Il semble que le faict de ces différans de Flandres empire toutz les jours, et que, s'il ne vient bientost quelque meilleure responce du duc d'Alve ou d'Espaigne, l'on procèdera à vendre les merchandises; et cependant ceste princesse est sur le poinct d'envoyer le Sr de Quillegrey en Allemaigne pour confirmer les pencions qu'elle y donne, et y apporter quelque payement du passé, et y faire d'aultres pratiques qui sont encores bien secrectes. J'entendz aussi que, dans ceste sepmaine, ung allemant et ung anglois partent de ceste rivière avec deux vaysseaulx pour conduyre à la Rochelle quelque peu d'artillerie et ung nombre de pouldres et bouletz, et aultres provisions de guerre, qu'on a tiré de la Tour. Ceste mer est desjà fort occupée des Flamans, qui s'advouhent au prince d'Orange, et disent qu'ilz attandent encores de bref ung si bon renfort qu'on extime qu'ilz seront plus de quatre vingtz ou cent vaysseaulx de guerre ensemble; et par ce, Sire, qu'ilz sont fornys et entretenuz par les Anglois, et ont leur retrette et descharge par deçà, il vous plairra mander en vostre frontière qu'on les ayt pour suspectz et qu'on se tienne sur ses gardes. Ilz ont freschement prins neuf vaysseaulx d'une flotte de trente qui venoient d'Espaigne, en dangier que tout le reste tumbe entre leur mains. Sur ce, etc.

Ce xiiie jour de may 1571.

DÉPESCHE

—du xviiie jour de may 1571.—

(Envoyée exprès jusques à Calais par Jehan Volet.)

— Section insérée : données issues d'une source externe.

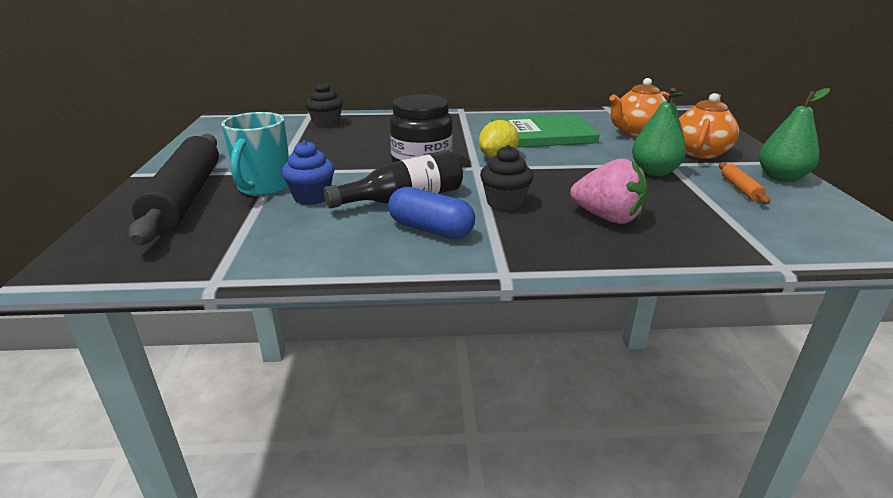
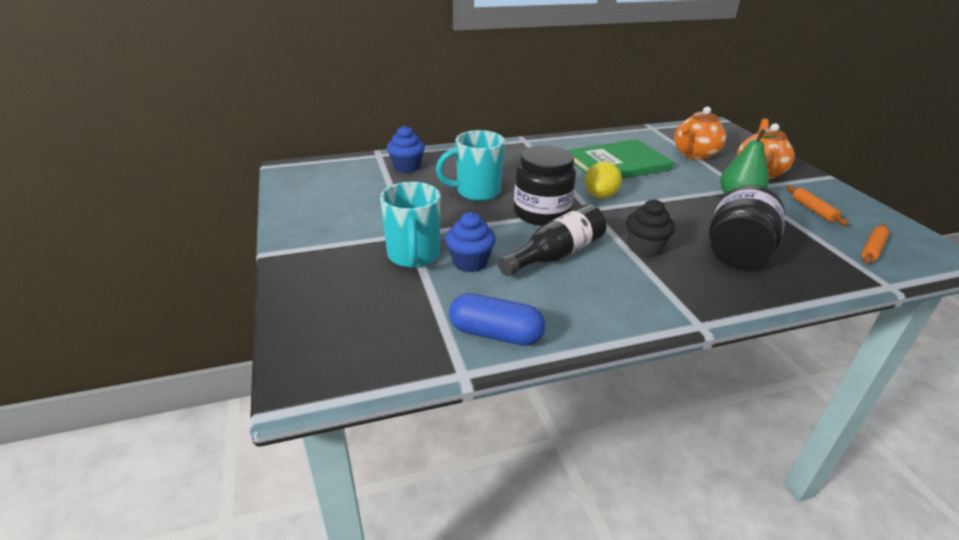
camera: 15 degrees left, 5 degrees up
(185, 197) = (345, 278): black rolling pin -> none
(326, 124) = (407, 167): black cupcake -> blue cupcake
(373, 146) = (476, 192): none -> turquoise mug
(431, 229) = (606, 286): blue capsule -> blue capsule (495, 334)
(607, 217) = (737, 254): pink strawberry -> black jar
(781, 177) = (835, 195): green pear -> none
(787, 229) = (872, 249): none -> orange rolling pin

Débats du parlement sur le fait de la religion et la succession du royaume.—Affaires d'Écosse.—Projets de l'Espagne de former une ligue, soit avec l'Écosse, soit avec l'Angleterre.—Arrestation de l'évêque de Ross; procédure criminelle dirigée contre lui.

Au Roy.

Sire, ceulx de la première chambre de ce parlement, lesquelz sont les comtes et barons du pays, et aulcuns d'eulx présumez catholiques, encores que les évesques soyent parmy eulx, ne layssent de résister à la contraincte où l'on les veult soubsmettre de faire, deux foys l'an, la cène à leur mode, et ont remonstré qu'il leur semble fort intollérable que les dicts évesques et ministres qui se sont introduictz au commancement en façon d'hommes non cerchans que d'aller en craincte et humilité annoncer tout à pied la parolle de Dieu, soyent devenuz, à ceste heure, si arrogans qu'ilz ne se contantent d'estre les plus hault montez du royaume et d'avoir asubjecty le peuple, s'ilz ne plient aussi la noblesse soubz leur authorité; et que au moins s'ilz monstroient clairement, et par ung asseuré consentz de toutz eulx, qu'est ce qu'ilz baillent en leur cène, ainsy que l'esglize catholique l'a toutjour faict, l'on s'y pourroit ranger; mais chacune paroisse annonce ce poinct, et encores d'aultres de leur dicte religion avec tant de diversité qu'ilz veulent bien regarder ce qu'ilz y auront à faire pour leur salut, et pour ne se laysser oster les privillièges qui ont esté réservez à la liberté de leurs consciences; dont sont encores à dellibérer là dessus.